Der Markt für Lebensmittel-Lieferdienste erreicht nun auch Gütersloh. Der Berliner Anbieter Flink baut in der Stadt einen eigenen Standort auf und will Einkäufe künftig direkt aus einem wohnortnahen Warenlager zu den Kunden bringen. Bestellt wird per App oder über den Internetauftritt des Unternehmens.
Das Sortiment umfasst nach Angaben des Anbieters mehr als 4.000 Supermarkt-Produkte . Neben Obst, Gemüse, Milchprodukten und Tiefkühlkost gehören auch Getränke, Drogerieartikel und Haushaltswaren zum Angebot. Die Waren werden im sogenannten Hub zusammengestellt und anschließend überwiegend mit E-Bikes oder Elektrorollern ausgeliefert.

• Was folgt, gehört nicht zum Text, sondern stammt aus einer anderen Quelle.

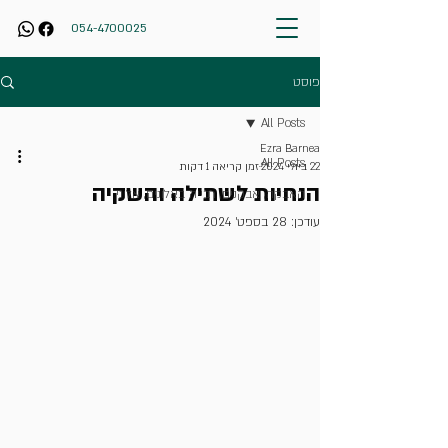
054-4700025
פוסט
All Posts
Ezra Barnea
All Posts
22 ביולי 2024
זמן קריאה 1 דקות
הנחיות לשתילה והשקיה
האבקה, אבקנים, רבייה באלונים, אלוני
עודכן:
28 בספט׳ 2024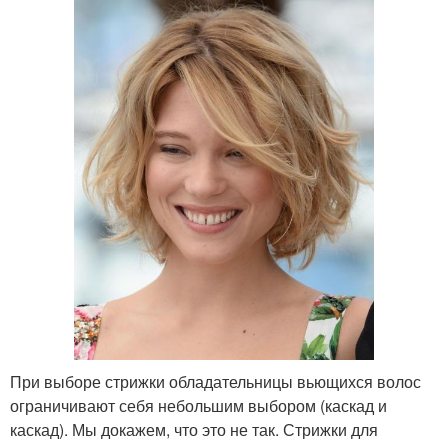
При выборе стрижки обладательницы вьющихся волос
ограничивают себя небольшим выбором (каскад и
каскад). Мы докажем, что это не так. Стрижки для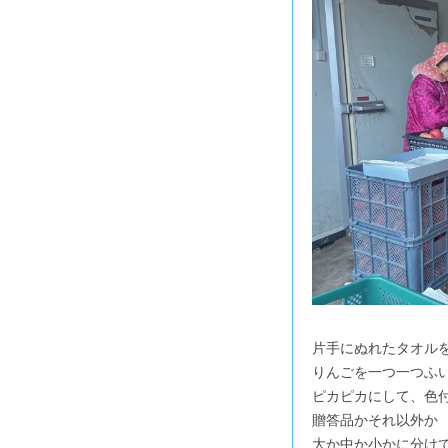
片手にぬれたタオル
りんごを一つ一つふ
ピカピカにして、色
贈答品かそれ以外か
大か中か小かに分け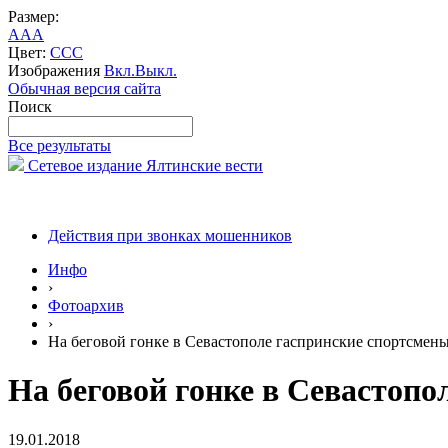
Размер:
A
A
A
Цвет:
C
C
C
Изображения
Вкл.
Выкл.
Обычная версия сайта
Поиск
Все результаты
Сетевое издание Ялтинские вести
Действия при звонках мошенников
Инфо
›
Фотоархив
›
На беговой гонке в Севастополе гаспринские спортсмены
На беговой гонке в Севастопо
19.01.2018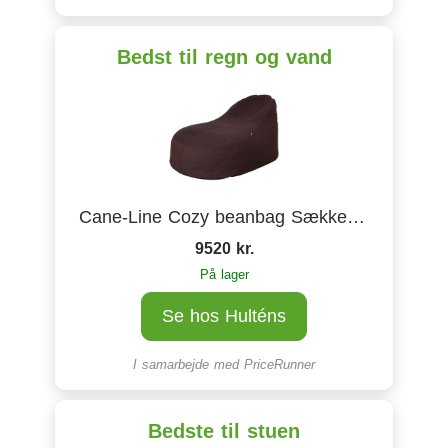
Bedst til regn og vand
Cane-Line Cozy beanbag Sækkestol
9520 kr.
På lager
Se hos Hulténs
I samarbejde med
PriceRunner
Bedste til stuen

Wann der Betrieb in Gütersloh vollständig aufgenommen wird und welche Stadtteile zum ersten Liefergebiet gehören, dürfte vor allem von der Entfernung zum neuen Warenlager abhängen. Das Geschäftsmodell funktioniert nur, wenn die Wege kurz bleiben. Aktuelle Stellenanzeigen zeigen jedoch, dass der Personalaufbau bereits läuft. Gesucht werden sowohl Fahrerinnen und Fahrer als auch Beschäftigte, die Bestellungen zusammenstellen, Waren kontrollieren und das Lager betreuen. Angeboten werden dabei mindestens 13,90 Euro pro Stunde sowie reguläre Arbeitsverträge mit bezahltem Urlaub und Krankenversicherung.

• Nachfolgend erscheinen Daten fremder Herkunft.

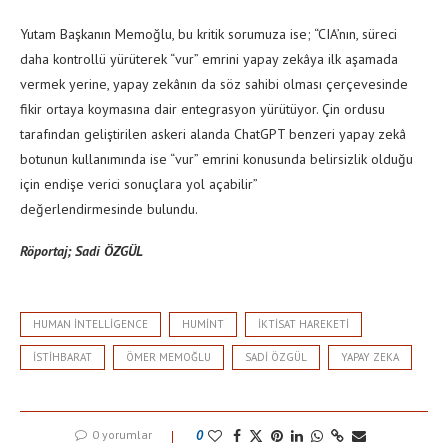
Yutam Başkanın Memoğlu, bu kritik sorumuza ise; “CIA’nın, süreci
daha kontrollü yürüterek “vur” emrini yapay zekâya ilk aşamada
vermek yerine, yapay zekânın da söz sahibi olması çerçevesinde
fikir ortaya koymasına dair entegrasyon yürütüyor. Çin ordusu
tarafından geliştirilen askeri alanda ChatGPT benzeri yapay zekâ
botunun kullanımında ise “vur” emrini konusunda belirsizlik olduğu
için endişe verici sonuçlara yol açabilir”
değerlendirmesinde bulundu.
Röportaj; Sadi ÖZGÜL
HUMAN INTELLIGENCE
HUMINT
IKTISAT HAREKETI
ISTIHBARAT
ÖMER MEMOĞLU
SADI ÖZGÜL
YAPAY ZEKA
0 yorumlar
0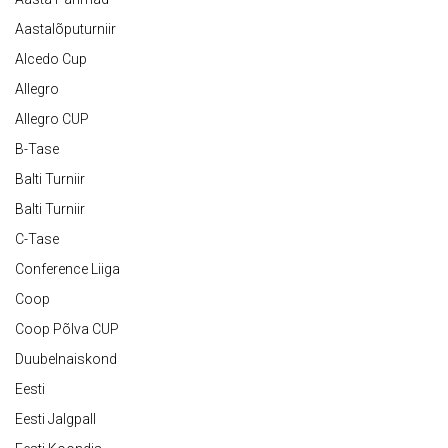
Aastalõputurniir
Alcedo Cup
Allegro
Allegro CUP
B-Tase
Balti Turniir
Balti Turniir
C-Tase
Conference Liiga
Coop
Coop Põlva CUP
Duubelnaiskond
Eesti
Eesti Jalgpall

Der Schritt nach Gütersloh ist Teil einer neuen Expansionsphase. Nach Jahren, in denen zahlreiche Schnelllieferdienste wieder vom deutschen Markt verschwanden, setzt das Unternehmen inzwischen auf ausgewählte Städte mit ausreichender Bevölkerungsdichte und guten wirtschaftlichen Aussichten. Im Frühjahr 2026 erhielt der Anbieter rund 100 Millionen US-Dollar frisches Kapital. Neue Standorte sollen ausdrücklich nur dort entstehen, wo ein profitabler Betrieb realistisch erscheint. Der durchschnittliche Warenkorb liegt nach Unternehmensangaben inzwischen bei mehr als 45 Euro, die durchschnittliche Lieferung dauert etwa 30 Minuten.
Für Gütersloh erweitert sich damit die Auswahl beim Einkauf deutlich. Besonders für Berufstätige, Familien oder Menschen, die kurzfristig einzelne Produkte benötigen, kann der neue Dienst für Ostwestfalen praktisch sein. Gleichzeitig wächst der Wettbewerbsdruck auf Supermärkte und bestehende Lieferangebote. Hinzu kommen Fragen nach Liefergebühren, Arbeitsbedingungen und der Sicherheit der Fahrradkuriere im Stadtverkehr.
Unsere Meinung: Ein zusätzlicher Lieferdienst ist für Gütersloh zunächst ein Gewinn, aber keine Revolution. Entscheidend wird sein, ob das Angebot außerhalb weniger zentraler Wohnviertel verfügbar ist und ob faire Arbeitsbedingungen nicht nur in Stellenanzeigen versprochen, sondern im Alltag eingehalten werden. Bequemlichkeit allein reicht auf Dauer nicht aus.